I know there are many things that can go wrong with encoding, with many different things at fault. I have been reading about this for several days (here and elsewhere) and tried setting all the right character encodings, tried UTF-8, tried casting and converting, tried Sequel Pro's export/import (as opposed to the terminal), etc. But I am stumped.

回答1:

Good, it looks like we've narrowed down your problem. I found this post

If your text editor is vim, then most likely the "<92>" is the hexadecimal code of an extended ASCII character. In this case, it is Hex(92) or Oct(222) or Dec(146) , which is "right single quotation mark"; not to confused with "single quote" which is ASCII Dec code 39.

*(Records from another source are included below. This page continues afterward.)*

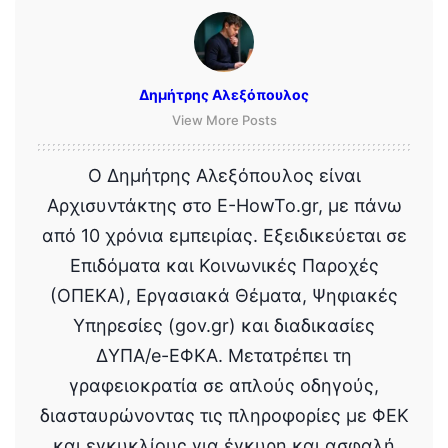
Δημήτρης Αλεξόπουλος
View More Posts
Ο Δημήτρης Αλεξόπουλος είναι
Αρχισυντάκτης στο E-HowTo.gr, με πάνω
από 10 χρόνια εμπειρίας. Εξειδικεύεται σε
Επιδόματα και Κοινωνικές Παροχές
(ΟΠΕΚΑ), Εργασιακά Θέματα, Ψηφιακές
Υπηρεσίες (gov.gr) και διαδικασίες
ΔΥΠΑ/e-ΕΦΚΑ. Μετατρέπει τη
γραφειοκρατία σε απλούς οδηγούς,
διασταυρώνοντας τις πληροφορίες με ΦΕΚ
και εγκυκλίους για έγκυρη και ασφαλή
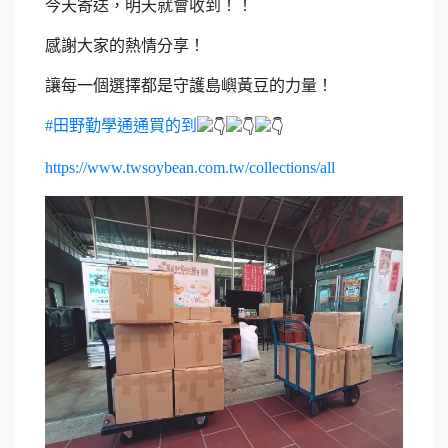
今天寄送，明天就會收到！！
感謝大家的熱情分享！
讓每一個選擇都是守護島嶼黃豆的力量！
#田野勤學通通買的到
https://www.twsoybean.com.tw/collections/all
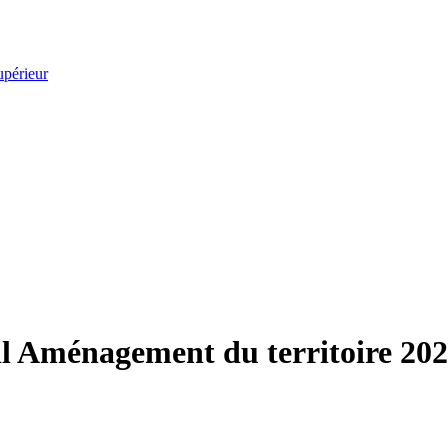
upérieur
l Aménagement du territoire 20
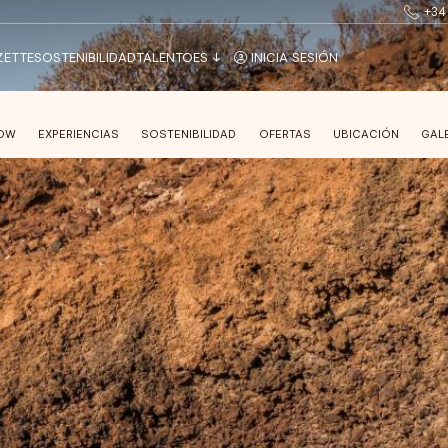
+34
ZETTE
SOSTENIBILIDAD
TALENTO
ES
INICIA SESIÓN
LOW
EXPERIENCIAS
SOSTENIBILIDAD
OFERTAS
UBICACIÓN
GAL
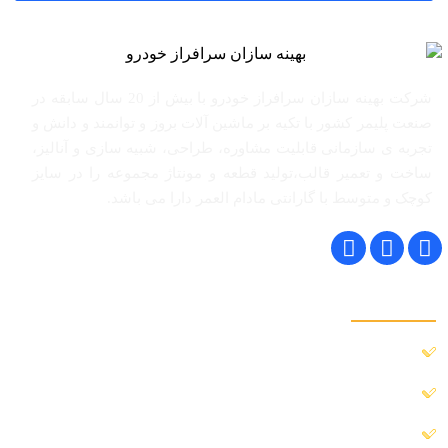
شرکت بهینه سازان سرافراز خودرو با بیش از 20 سال سابقه در
صنعت پلیمر کشور با تکیه بر ماشین آلات بروز و توانمند و دانش و
تجربه ی سازمانی قابلیت مشاوره، طراحی، شبیه سازی و آنالیز،
ساخت و تعمیر قالب،تولید قطعه و مونتاژ مجموعه را در سایز
کوچک و متوسط با گارانتی مادام العمر دارا می باشد.
خدمات ما
مشاوره در زمینه ساخت انواع قطعات و محصولات
طراحی و ساخت انواع قالب های پلاستیک
خدمات اندازه برداری و گزارش گیری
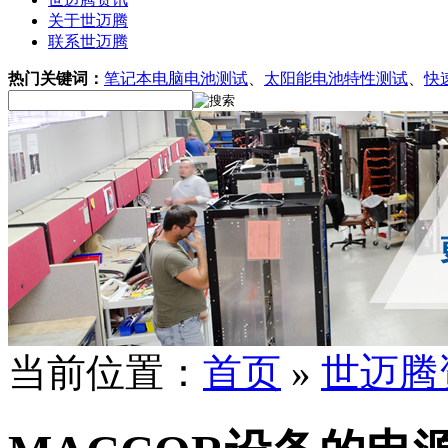
关于世迈腾
联系世迈腾
热门关键词：
笔记本电脑电池测试
、
太阳能电池特性测试
、
快
当前位置：
首页
»
世迈腾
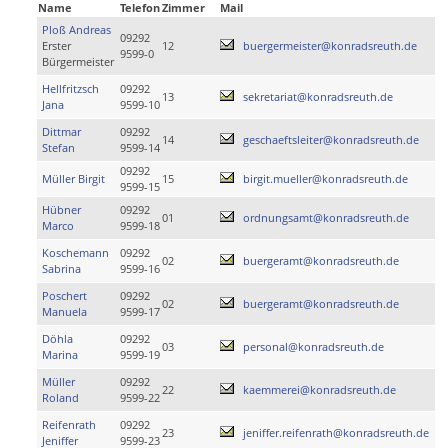
Name
Telefon
Zimmer
Mail
Ploß Andreas
09292
Erster
12
buergermeister@konradsreuth.de
9599-0
Bürgermeister
Hellfritzsch
09292
13
sekretariat@konradsreuth.de
Jana
9599-10
Dittmar
09292
14
geschaeftsleiter@konradsreuth.de
Stefan
9599-14
09292
Müller Birgit
15
birgit.mueller@konradsreuth.de
9599-15
Hübner
09292
01
ordnungsamt@konradsreuth.de
Marco
9599-18
Koschemann
09292
02
buergeramt@konradsreuth.de
Sabrina
9599-16
Poschert
09292
02
buergeramt@konradsreuth.de
Manuela
9599-17
Döhla
09292
03
personal@konradsreuth.de
Marina
9599-19
Müller
09292
22
kaemmerei@konradsreuth.de
Roland
9599-22
Reifenrath
09292
23
jeniffer.reifenrath@konradsreuth.de
Jeniffer
9599-23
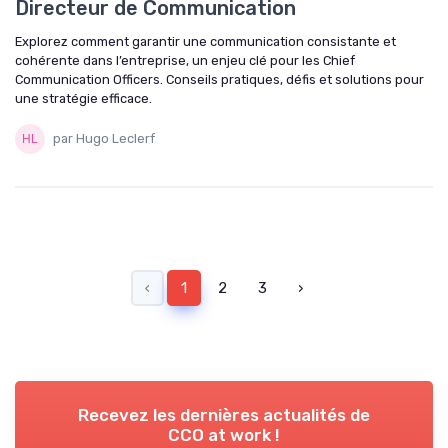
Directeur de Communication
Explorez comment garantir une communication consistante et
cohérente dans l’entreprise, un enjeu clé pour les Chief
Communication Officers. Conseils pratiques, défis et solutions pour
une stratégie efficace.
par Hugo Leclerf
‹
1
2
3
›
Recevez les dernières actualités de
CCO at work !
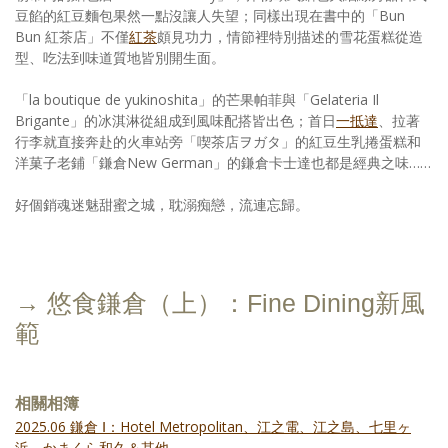
豆餡的紅豆麵包果然一點沒讓人失望；同樣出現在書中的「Bun
Bun 紅茶店」不僅
紅茶
頗見功力，情節裡特別描述的雪花蛋糕從造
型、吃法到味道質地皆別開生面。
「la boutique de yukinoshita」的芒果帕菲與「Gelateria Il
Brigante」的冰淇淋從組成到風味配搭皆出色；首日
一抵達
、拉著
行李就直接奔赴的火車站旁「喫茶店ヲガタ」的紅豆生乳捲蛋糕和
洋菓子老鋪「鎌倉New German」的鎌倉卡士達也都是經典之味……
好個銷魂迷魅甜蜜之城，耽溺痴戀，流連忘歸。
→ 悠食鎌倉（上）：Fine Dining新風
範
相關相簿
2025.06 鎌倉 Ⅰ：Hotel Metropolitan、江之電、江之島、七里ヶ
浜、かまくら和久＆其他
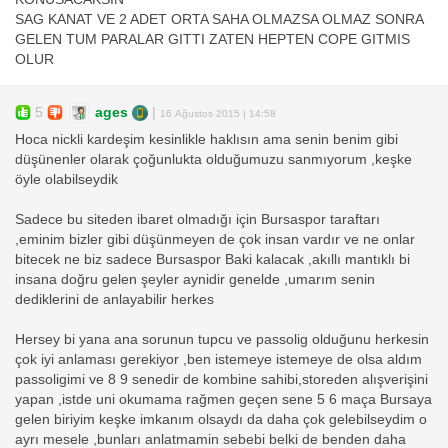
SAG KANAT VE 2 ADET ORTA SAHA OLMAZSA OLMAZ SONRA
GELEN TUM PARALAR GITTI ZATEN HEPTEN COPE GITMIS
OLUR
5
ages
|
16 Ağustos 2015 | 14:58
Hoca nickli kardeşim kesinlikle haklısın ama senin benim gibi
düşünenler olarak çoğunlukta olduğumuzu sanmıyorum ,keşke
öyle olabilseydik
Sadece bu siteden ibaret olmadığı için Bursaspor taraftarı
,eminim bizler gibi düşünmeyen de çok insan vardır ve ne onlar
bitecek ne biz sadece Bursaspor Baki kalacak ,akıllı mantıklı bi
insana doğru gelen şeyler aynidir genelde ,umarım senin
dediklerini de anlayabilir herkes
Hersey bi yana ana sorunun tupcu ve passolig olduğunu herkesin
çok iyi anlaması gerekiyor ,ben istemeye istemeye de olsa aldım
passoligimi ve 8 9 senedir de kombine sahibi,storeden alışverişini
yapan ,istde uni okumama rağmen geçen sene 5 6 maça Bursaya
gelen biriyim keşke imkanım olsaydı da daha çok gelebilseydim o
ayrı mesele ,bunları anlatmamin sebebi belki de benden daha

One way to remove all non-ASCII characters from your file could be -

perl -plne 's/[^[:ascii:]]//g' <your_file>

Otherwise just search and replace "<92>" and "<97>" in your exported file with an appropriate character.

[Edit]

I'm not a VIM user but this post addresses the issue of replacing the <92> smart quote characters

For each value that you see in your file, just do a string substitution, like so:

:%s/<93>/\’/g

of course, you can’t just type that <93> in there, so to get it in there you use

CTRL-V x 93

which inserts hex 93 in place.

In recently exported CSV’s from excel, I’ve seen hex 91-97.